A Comissão de Organização dos Empregados (COE) do Itaú se reuniu com a direção do banco para prosseguir com as negociações sobre as reivindicações dos trabalhadores a respeito da realocação e qualificação dos funcionários e sobre o adiantamento emergencial de salário nos períodos transitórios especiais de afastamento por doença. Os pontos apresentados são relativos às cláusulas 62 e 65 da Convenção Coletiva de Trabalho (CCT).


A COE também cobrou que as homologações continuem sendo realizadas nos sindicatos, ainda em cumprimento na CCT.


Para o secretário de Saúde do Sindicato dos Bancários de Pernambuco, Wellington Trindade, o resultado da agenda é positivo. “O banco assumiu o compromisso de nos dar uma resposta nesta sexta-feira (9), sobre a demanda apresentada pelo movimento sindical. Nós requeremos que nos casos de adiantamento emergencial de salário, o bancário possa devolver o dinheiro parceladamente”, esclarece.


Segundo Trindade, a política implementada pelo governo central tem dificultado a concessão de benefício pelo Instituto Nacional do Seguro Social (INSS), mesmo para trabalhadores comprovadamente adoecidos. “Por esse motivo, o desconto do salário antecipado pelo banco em uma única parcela se tornou inviável para o trabalhador”, complementa.


Com relação à cláusula n 62, uma das reivindicações da COE é que sejam garantidos a mesma lotação e cargo aos bancários que retornam ao trabalho após afastamentos por problemas de saúde ou gravidez. Além disso, o Programa de Readaptação, instituído pelo banco sem a participação do movimento sindical, não tem atendido às necessidades dos bancários.


Na reunião, o COE Itaú também exigiu que os bancários integrantes do Programa de Readaptação fiquem fora da avaliação até a total recuperação. “Apesar dos bancários que participam do Programa ter suas metas reduzidas, o sistema de avaliação não o considera uma pessoa em readaptação.
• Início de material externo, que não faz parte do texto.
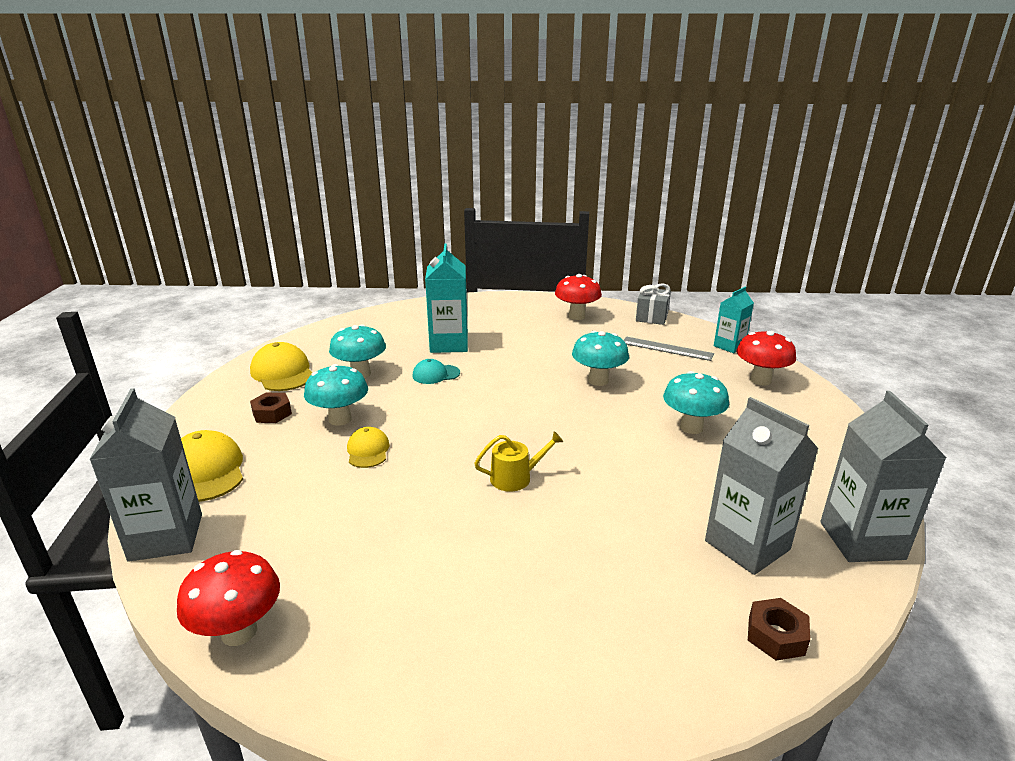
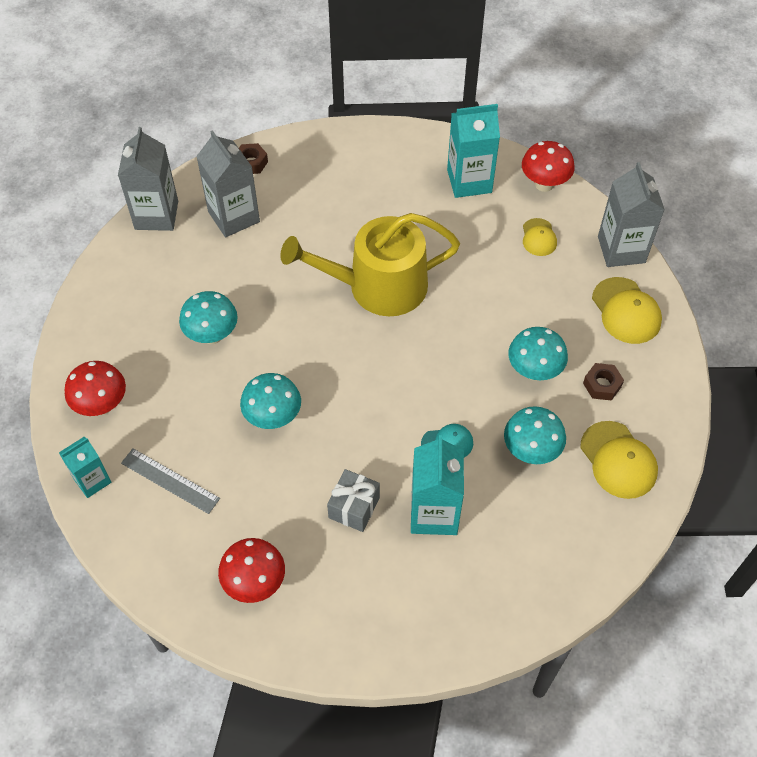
camera: 175 degrees left, 30 degrees up
(368, 450) = (499, 326): yellow cap -> yellow cap (539, 237)
(375, 628) = (469, 181): none -> turquoise carton
(515, 477) = (378, 286): yellow watering can -> yellow watering can, size x2.45
(651, 317) = (151, 571): grey gift -> grey gift (354, 507)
Dessa forma, esses trabalhadores ficam sempre abaixo na curva de produtividade”, explica Trindade.


Sobre as reivindicações para que as homologações continuem sendo realizadas nos sindicatos, pelo, a direção do banco alegou que em alguns locais os gestores já faziam a rescisão. Para o Itaú, a única diferença é que antes o representante do banco ia até o sindicato. Mas, garantiu não ter restrição à participação do representante do sindicato na hora da rescisão, se isso for solicitado pelo bancário.